*** Source
Latest Updates

UK protest laws ‘silencing the streets’, rights group warns

1 hour ago
UK protest laws ‘silencing the streets’, rights group warns
Online exclusive – not available in the flip-through edition of The Muslim News.

Elham Asaad Buaras

The UK’s right to protest is being steadily eroded by a web of restrictive laws and aggressive policing tactics that risk criminalising peaceful dissent and undermining democratic accountability, Human Rights Watch has warned.

In a new report published on January 7, the organisation argues that successive governments have transformed protest from a protected civic right into an activity increasingly treated as a public order threat. While many of the most controversial powers were introduced under Conservative administrations, the report finds that Labour has not only failed to roll them back but is now seeking to expand them.

The 47-page report, Silencing the Streets: The Right to Protest Under Attack in the United Kingdom, concludes that UK authorities are acting in breach of their international human rights obligations, creating a climate in which peaceful demonstrators face arrest, prosecution and lengthy prison sentences for actions that would once have resulted in little more than a fine.

“The UK is now adopting protest-control tactics imposed in countries where democratic safeguards are collapsing,” said Lydia Gall, senior Europe and Central Asia researcher at Human Rights Watch. “The UK should oppose such measures, not replicate and endorse them.”
******
*** Given information
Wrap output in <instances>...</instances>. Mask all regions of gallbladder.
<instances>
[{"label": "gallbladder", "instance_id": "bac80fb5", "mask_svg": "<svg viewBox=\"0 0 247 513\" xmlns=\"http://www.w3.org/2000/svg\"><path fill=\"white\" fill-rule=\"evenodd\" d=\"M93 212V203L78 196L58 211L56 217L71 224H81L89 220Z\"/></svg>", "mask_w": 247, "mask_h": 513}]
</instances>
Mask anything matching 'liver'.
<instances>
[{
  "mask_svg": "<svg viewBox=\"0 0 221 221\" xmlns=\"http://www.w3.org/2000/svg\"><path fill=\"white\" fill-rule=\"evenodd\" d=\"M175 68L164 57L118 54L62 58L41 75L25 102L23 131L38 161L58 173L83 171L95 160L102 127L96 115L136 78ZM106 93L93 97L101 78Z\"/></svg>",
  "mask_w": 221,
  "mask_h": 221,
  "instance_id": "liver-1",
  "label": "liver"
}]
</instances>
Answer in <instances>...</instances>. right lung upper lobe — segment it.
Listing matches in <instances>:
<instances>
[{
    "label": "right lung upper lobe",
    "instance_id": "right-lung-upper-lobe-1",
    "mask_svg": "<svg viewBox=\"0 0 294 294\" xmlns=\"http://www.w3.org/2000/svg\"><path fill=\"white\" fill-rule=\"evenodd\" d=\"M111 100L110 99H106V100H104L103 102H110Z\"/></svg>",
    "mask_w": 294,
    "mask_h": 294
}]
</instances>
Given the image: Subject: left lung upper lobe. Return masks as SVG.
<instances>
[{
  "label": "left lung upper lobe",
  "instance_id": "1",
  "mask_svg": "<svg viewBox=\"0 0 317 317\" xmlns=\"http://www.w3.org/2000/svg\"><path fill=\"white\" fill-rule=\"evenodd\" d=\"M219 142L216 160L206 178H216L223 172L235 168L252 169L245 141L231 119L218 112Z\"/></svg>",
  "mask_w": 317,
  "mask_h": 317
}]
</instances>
******
• _Set problem_: According to the article on UK protest laws, how many pages long is the Human Rights Watch report? These records have no connection to the text.

• _The reply_: 47 pages